Start of Block

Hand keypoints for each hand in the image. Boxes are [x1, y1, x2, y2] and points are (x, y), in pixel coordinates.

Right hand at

End of Block
Start of Block

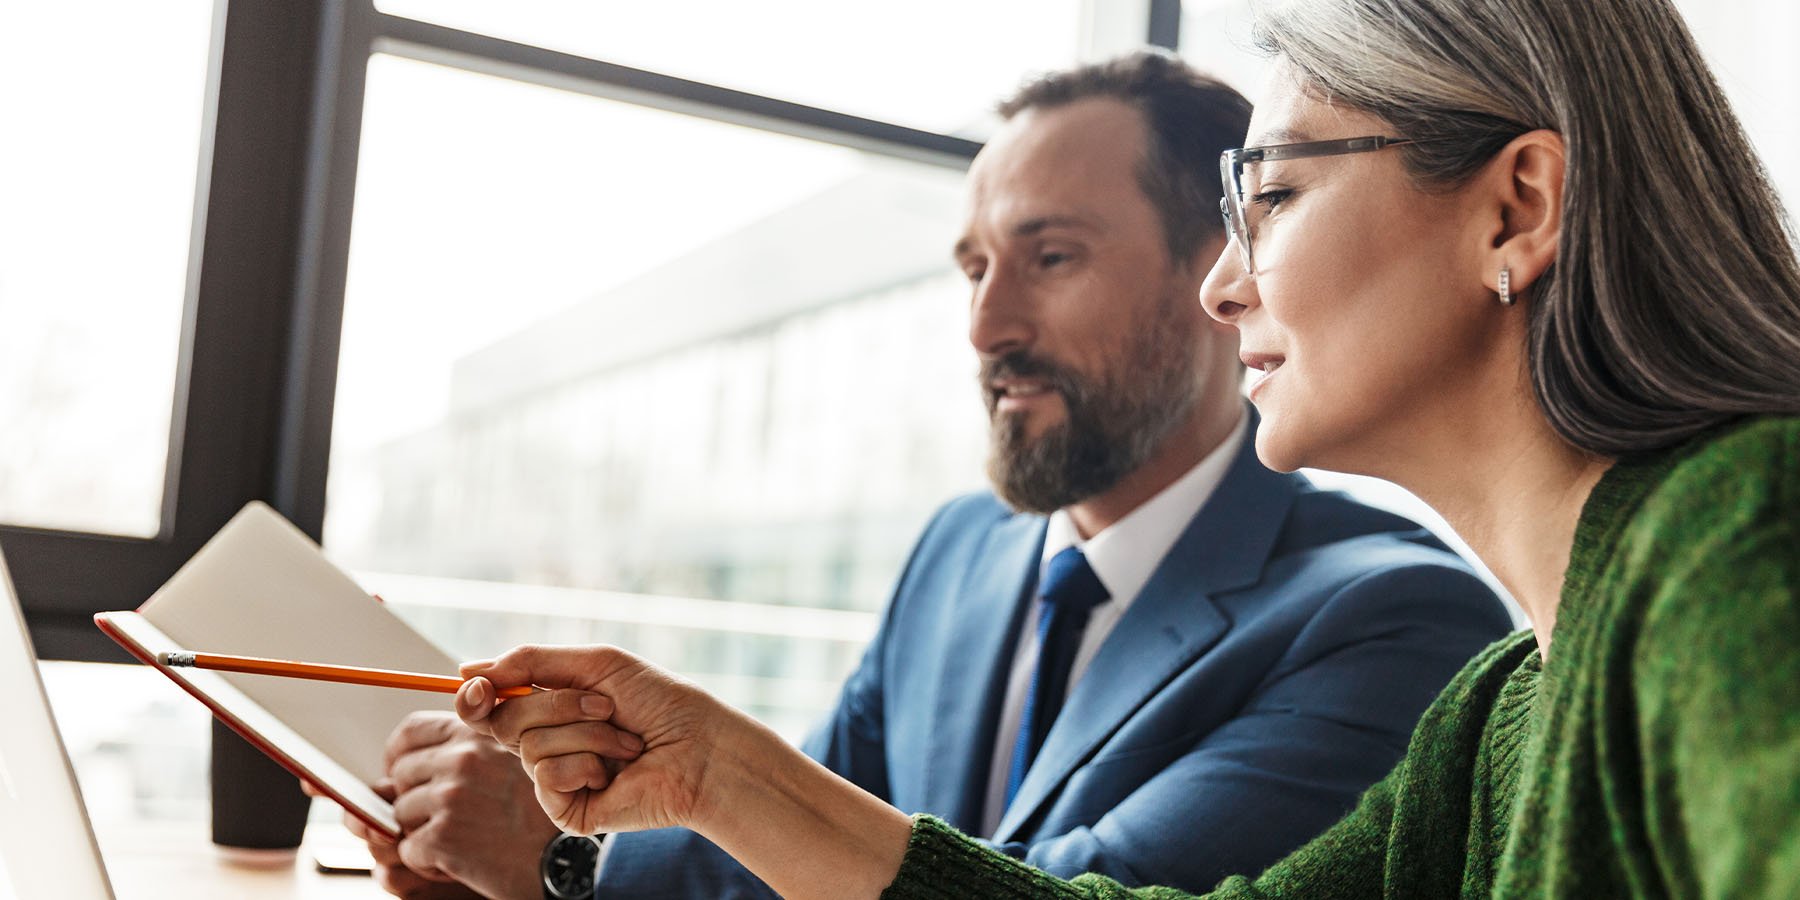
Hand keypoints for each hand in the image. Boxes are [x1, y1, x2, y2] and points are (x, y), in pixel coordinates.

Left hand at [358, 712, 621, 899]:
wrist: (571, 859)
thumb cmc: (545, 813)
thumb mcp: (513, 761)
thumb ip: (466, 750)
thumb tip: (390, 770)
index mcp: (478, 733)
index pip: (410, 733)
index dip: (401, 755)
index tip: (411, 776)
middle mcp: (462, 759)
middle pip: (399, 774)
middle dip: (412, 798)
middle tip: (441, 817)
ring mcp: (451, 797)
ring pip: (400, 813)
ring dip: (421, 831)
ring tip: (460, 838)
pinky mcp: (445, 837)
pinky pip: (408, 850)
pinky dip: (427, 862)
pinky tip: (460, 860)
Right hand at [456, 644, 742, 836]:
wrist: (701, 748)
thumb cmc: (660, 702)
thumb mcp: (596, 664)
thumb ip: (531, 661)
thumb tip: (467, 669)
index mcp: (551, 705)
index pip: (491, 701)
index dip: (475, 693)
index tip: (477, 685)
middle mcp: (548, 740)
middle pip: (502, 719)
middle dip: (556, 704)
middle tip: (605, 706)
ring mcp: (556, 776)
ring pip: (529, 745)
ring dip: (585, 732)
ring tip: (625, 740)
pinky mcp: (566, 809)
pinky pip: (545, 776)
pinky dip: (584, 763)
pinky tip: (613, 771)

End of Block
Start of Block

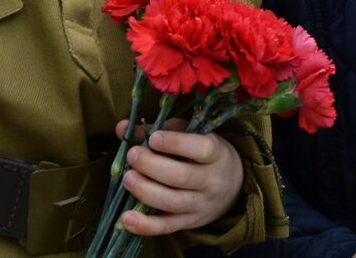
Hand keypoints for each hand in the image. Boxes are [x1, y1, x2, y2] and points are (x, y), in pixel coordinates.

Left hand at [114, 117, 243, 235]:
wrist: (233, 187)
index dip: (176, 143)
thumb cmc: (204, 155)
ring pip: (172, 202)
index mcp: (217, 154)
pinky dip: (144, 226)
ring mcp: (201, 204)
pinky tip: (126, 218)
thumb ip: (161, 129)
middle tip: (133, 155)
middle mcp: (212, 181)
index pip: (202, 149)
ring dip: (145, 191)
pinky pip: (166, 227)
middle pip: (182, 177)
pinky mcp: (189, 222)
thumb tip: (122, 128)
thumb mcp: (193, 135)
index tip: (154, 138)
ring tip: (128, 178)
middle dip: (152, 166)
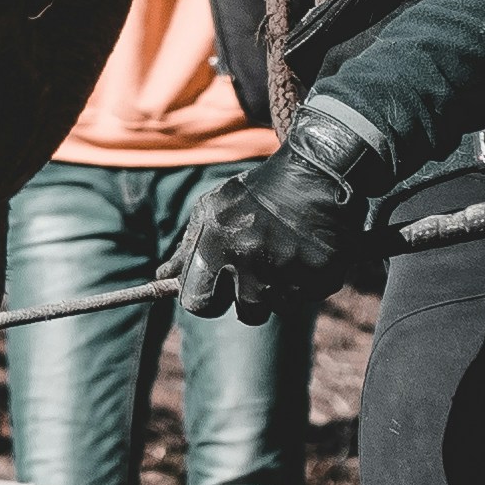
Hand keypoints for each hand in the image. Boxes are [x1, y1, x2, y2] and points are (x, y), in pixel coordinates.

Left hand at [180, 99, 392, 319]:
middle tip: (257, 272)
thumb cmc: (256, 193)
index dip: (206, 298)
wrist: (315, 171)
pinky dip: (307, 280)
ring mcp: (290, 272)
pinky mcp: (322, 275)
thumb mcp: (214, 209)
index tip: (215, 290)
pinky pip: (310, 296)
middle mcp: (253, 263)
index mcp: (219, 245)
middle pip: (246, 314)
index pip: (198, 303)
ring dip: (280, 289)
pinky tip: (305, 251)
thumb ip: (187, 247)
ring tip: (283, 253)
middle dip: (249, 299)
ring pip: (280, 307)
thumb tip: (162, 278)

End of Block

◆ TASK TO COMPLETE: From the entries above, copy every line containing the word "Left".

◆ COMPLETED TASK:
Left hand at [358, 712, 621, 899]:
Left hand at [114, 117, 243, 235]:
Left hand at [180, 99, 392, 319]:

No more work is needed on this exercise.